AskWorld: Budget-Sensitive Query Evaluation for Knowledge-on-Demand
Samadi, Mehdi (Carnegie Mellon University) | Talukdar, Partha (Indian Institute of Science) | Veloso, Manuela (Carnegie Mellon University) | Mitchell, Tom (Carnegie Mellon University)
Recently, several Web-scale knowledge harvesting systems have been built, each of which is competent at extracting information from certain types of data (e.g., unstructured text, structured tables on the web, etc.). In order to determine the response to a new query posed to such systems (e.g., is sugar a healthy food?), it is useful to integrate opinions from multiple systems. If a response is desired within a specific time budget (e.g., in less than 2 seconds), then maybe only a subset of these resources can be queried. In this paper, we address the problem of knowledge integration for on-demand time-budgeted query answering. We propose a new method, AskWorld, which learns a policy that chooses which queries to send to which resources, by accommodating varying budget constraints that are available only at query (test) time. Through extensive experiments on real world datasets, we demonstrate AskWorld’s capability in selecting most informative resources to query within test-time constraints, resulting in improved performance compared to competitive baselines.
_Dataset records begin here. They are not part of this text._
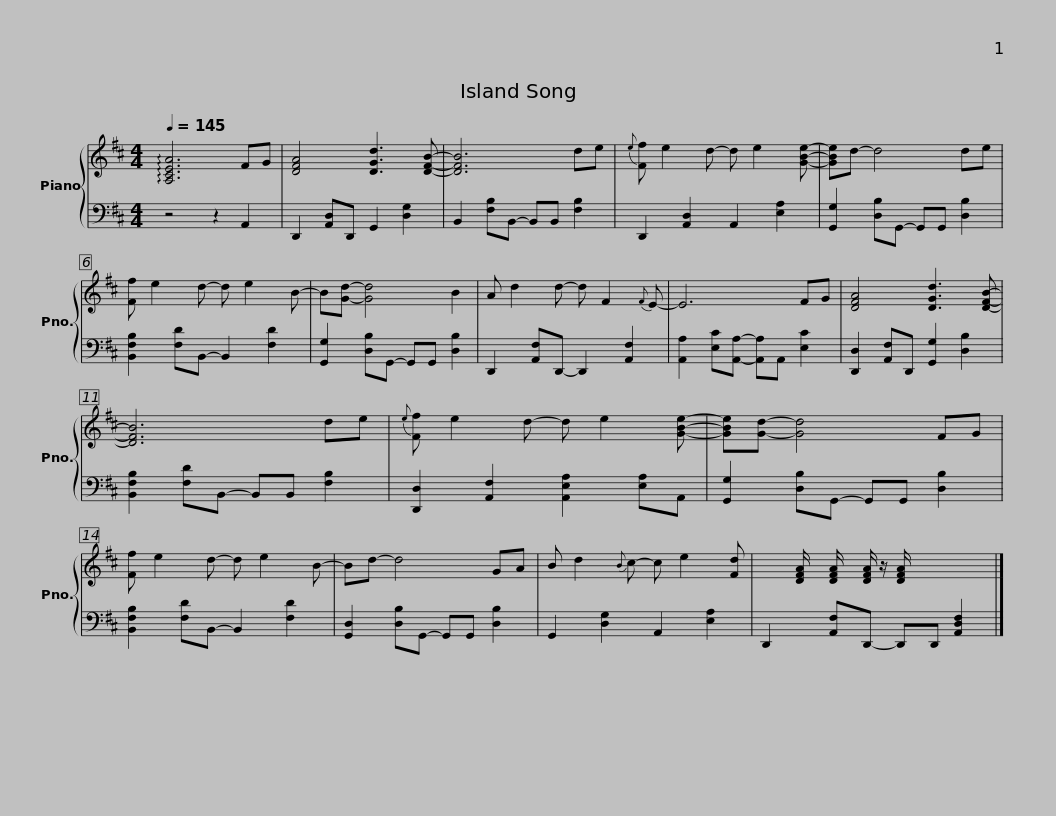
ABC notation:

X:1
%%score { 1 | 2 }
L:1/8
Q:1/4=145
M:4/4
I:linebreak $
K:D
V:1 treble
V:2 bass
V:1
 !arpeggio![A,CEA]6 FG | [DFA]4 [DGd]3 [DFB]- | [DFB]6 de |{e} [Ff] e2 d- d e2 [GBe]- | [GBe]d- d4 de | %5
 [Ff] e2 d- d e2 B- |$ B[Gd]- [Gd]4 B2 | A d2 d- d F2{F} E- | E6 FG | [DFA]4 [DGd]3 [DFB]- | %10
 [DFB]6 de |${e} [Ff] e2 d- d e2 [GBe]- | [GBe][Gd]- [Gd]4 FG | [Ff] e2 d- d e2 B- | Bd- d4 GA | %15
 B d2{B} c- c e2 [Fd] |$ x/ x/ [DFA]/ x/ [DFA]/ x/ [DFA]/ z/ [DFA]/ x/ x x x |] %17
V:2
 z4 z2 A,,2 | D,,2 [A,,D,]D,, G,,2 [D,G,]2 | B,,2 [F,B,]B,,- B,,B,, [F,B,]2 | D,,2 [A,,D,]2 A,,2 [E,A,]2 | [G,,G,]2 [D,B,]G,,- G,,G,, [D,B,]2 | %5
 [B,,F,B,]2 [F,D]B,,- B,,2 [F,D]2 |$ [G,,G,]2 [D,B,]G,,- G,,G,, [D,B,]2 | D,,2 [A,,F,]D,,- D,,2 [A,,F,]2 | [A,,A,]2 [E,C][A,,A,]- [A,,A,]A,, [E,C]2 | [D,,D,]2 [A,,F,]D,, [G,,G,]2 [D,B,]2 | %10
 [B,,F,B,]2 [F,D]B,,- B,,B,, [F,B,]2 |$ [D,,D,]2 [A,,F,]2 [A,,E,A,]2 [E,A,]A,, | [G,,G,]2 [D,B,]G,,- G,,G,, [D,B,]2 | [B,,F,B,]2 [F,D]B,,- B,,2 [F,D]2 | [G,,D,]2 [D,B,]G,,- G,,G,, [D,B,]2 | %15
 G,,2 [D,G,]2 A,,2 [E,A,]2 |$ D,,2 [A,,F,]D,,- D,,D,, [A,,D,F,]2 |] %17
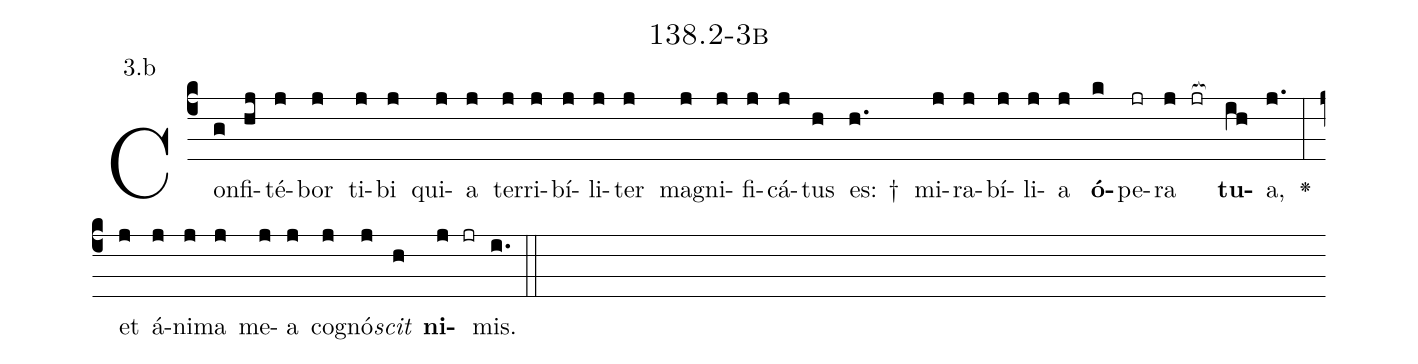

Personalizing Product Rankings Using Collaborative Filtering on Opinion-Derived Topic Profiles
Musat, Claudiu Cristian (Ecole Polytechnique Federale de Lausanne) | Faltings, Boi (Ecole Polytechnique Federale de Lausanne)
Product review sites such as TripAdvisor, Yelp or Amazon provide a single, non personalized ranking of products. The sparse review data makes personalizing recommendations difficult. Topic Profile Collaborative Filtering exploits review texts to identify user profiles as a basis for similarity. We show that careful use of the available data and separating users into classes can greatly improve the performance of such techniques. We significantly improve MAE, RMSE, and Kendall tau, compared to the previous best results. In addition, we show that personalization does not benefit all the users to the same extent. We propose switching between a personalized and a non personalized method based on the user opinion profile. We show that the user's opinionatedness is a good indicator of whether the personalization will work or not.